> _Description of the task_
Line by line, give the data again exactly as it appears, but without pictures.

[Data entries]
BEGIN

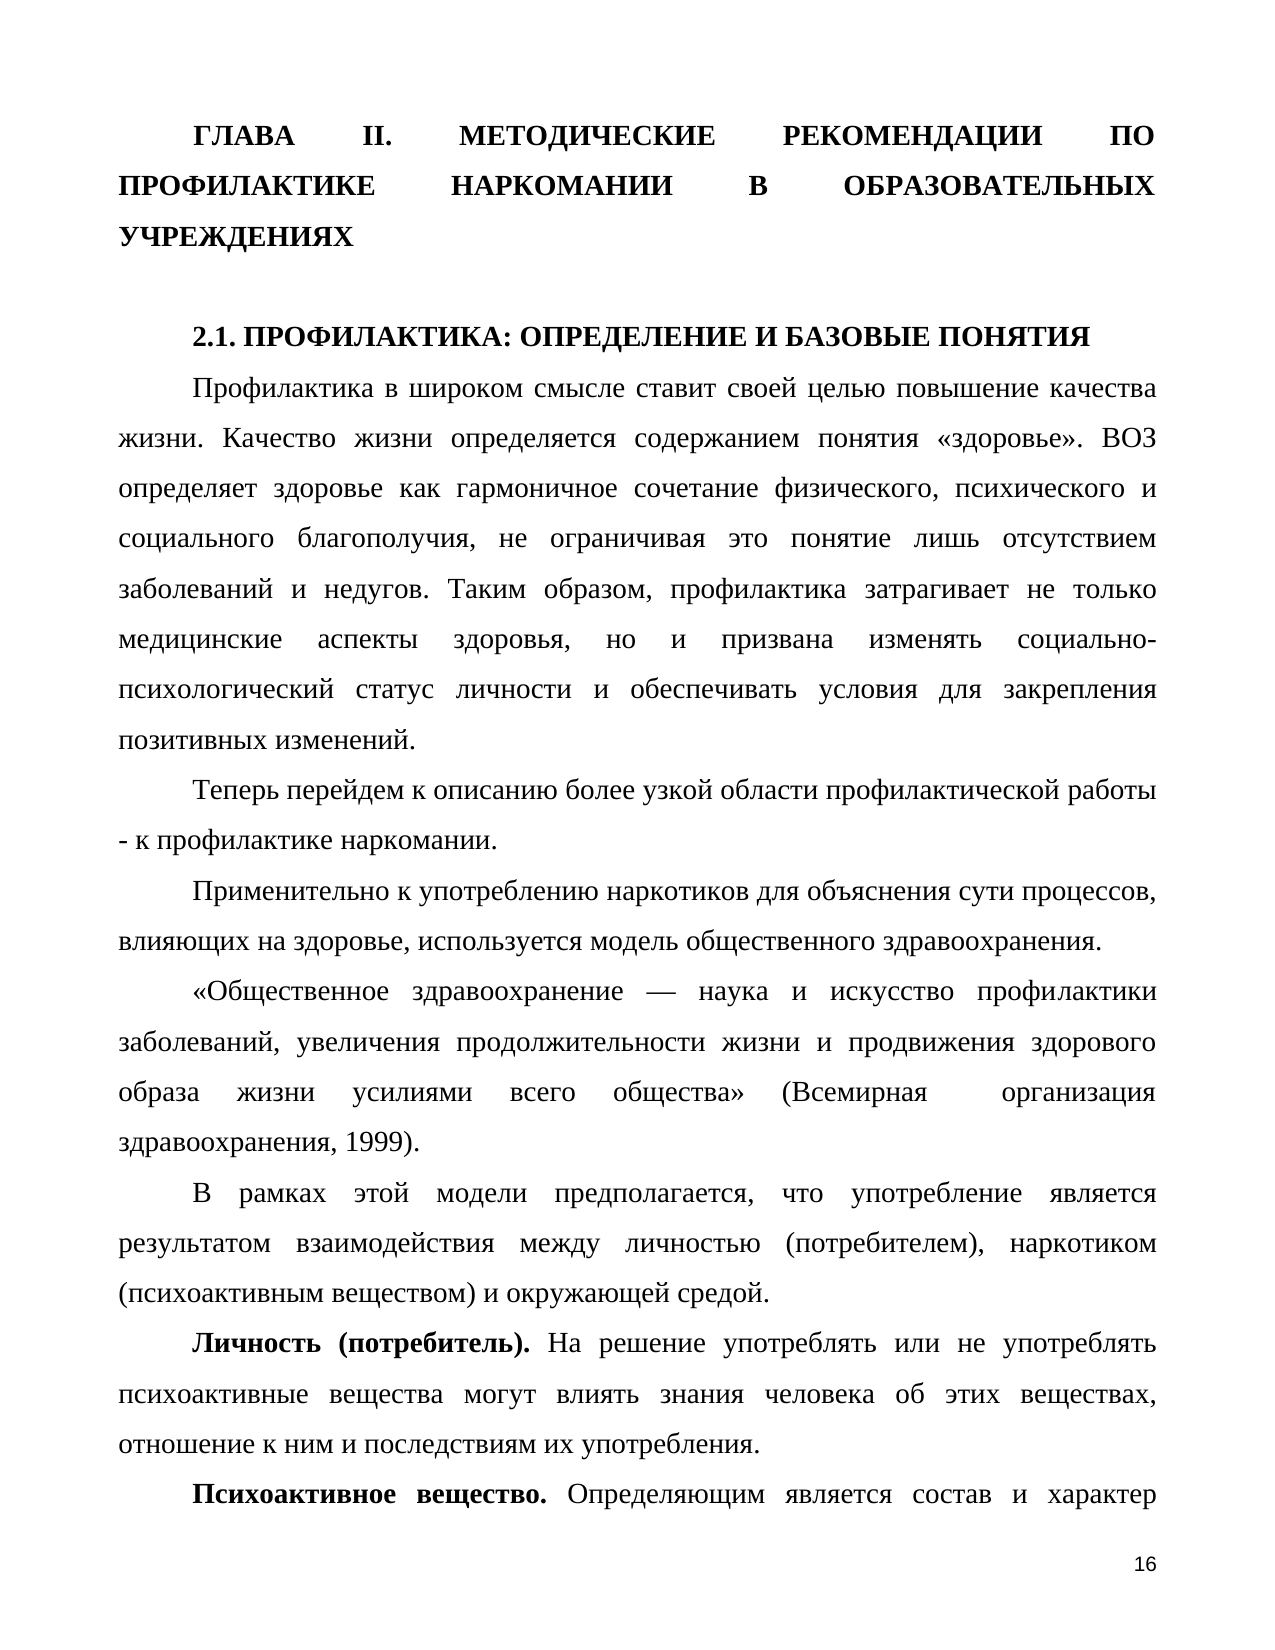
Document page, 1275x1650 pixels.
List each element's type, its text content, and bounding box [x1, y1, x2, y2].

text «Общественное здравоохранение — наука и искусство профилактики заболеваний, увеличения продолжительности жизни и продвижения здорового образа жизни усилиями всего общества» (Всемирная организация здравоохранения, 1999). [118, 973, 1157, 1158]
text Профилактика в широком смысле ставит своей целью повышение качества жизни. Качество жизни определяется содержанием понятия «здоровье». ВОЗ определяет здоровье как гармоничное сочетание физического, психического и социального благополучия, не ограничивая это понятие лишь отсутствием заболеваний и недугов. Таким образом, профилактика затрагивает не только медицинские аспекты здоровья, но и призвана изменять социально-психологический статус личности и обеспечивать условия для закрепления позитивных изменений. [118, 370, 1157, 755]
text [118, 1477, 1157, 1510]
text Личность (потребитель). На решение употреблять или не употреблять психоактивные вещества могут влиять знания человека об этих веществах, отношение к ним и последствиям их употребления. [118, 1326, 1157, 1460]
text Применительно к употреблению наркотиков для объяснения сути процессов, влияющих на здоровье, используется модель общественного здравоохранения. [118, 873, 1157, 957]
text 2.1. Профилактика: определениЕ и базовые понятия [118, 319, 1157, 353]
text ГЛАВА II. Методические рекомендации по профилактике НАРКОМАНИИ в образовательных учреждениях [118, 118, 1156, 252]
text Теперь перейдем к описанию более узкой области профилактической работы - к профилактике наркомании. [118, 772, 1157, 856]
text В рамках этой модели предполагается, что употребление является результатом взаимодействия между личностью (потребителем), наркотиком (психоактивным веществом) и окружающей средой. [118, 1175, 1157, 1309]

END

> _Output of the exercise_
Document page, 1275x1650 pixels.
List each element's type, its text content, and bounding box [x1, y1, x2, y2].

text «Общественное здравоохранение — наука и искусство профилактики заболеваний, увеличения продолжительности жизни и продвижения здорового образа жизни усилиями всего общества» (Всемирная организация здравоохранения, 1999). [118, 973, 1157, 1158]
text Профилактика в широком смысле ставит своей целью повышение качества жизни. Качество жизни определяется содержанием понятия «здоровье». ВОЗ определяет здоровье как гармоничное сочетание физического, психического и социального благополучия, не ограничивая это понятие лишь отсутствием заболеваний и недугов. Таким образом, профилактика затрагивает не только медицинские аспекты здоровья, но и призвана изменять социально-психологический статус личности и обеспечивать условия для закрепления позитивных изменений. [118, 370, 1157, 755]
text [118, 1477, 1157, 1510]
text Личность (потребитель). На решение употреблять или не употреблять психоактивные вещества могут влиять знания человека об этих веществах, отношение к ним и последствиям их употребления. [118, 1326, 1157, 1460]
text Применительно к употреблению наркотиков для объяснения сути процессов, влияющих на здоровье, используется модель общественного здравоохранения. [118, 873, 1157, 957]
text 2.1. Профилактика: определениЕ и базовые понятия [118, 319, 1157, 353]
text ГЛАВА II. Методические рекомендации по профилактике НАРКОМАНИИ в образовательных учреждениях [118, 118, 1156, 252]
text Теперь перейдем к описанию более узкой области профилактической работы - к профилактике наркомании. [118, 772, 1157, 856]
text В рамках этой модели предполагается, что употребление является результатом взаимодействия между личностью (потребителем), наркотиком (психоактивным веществом) и окружающей средой. [118, 1175, 1157, 1309]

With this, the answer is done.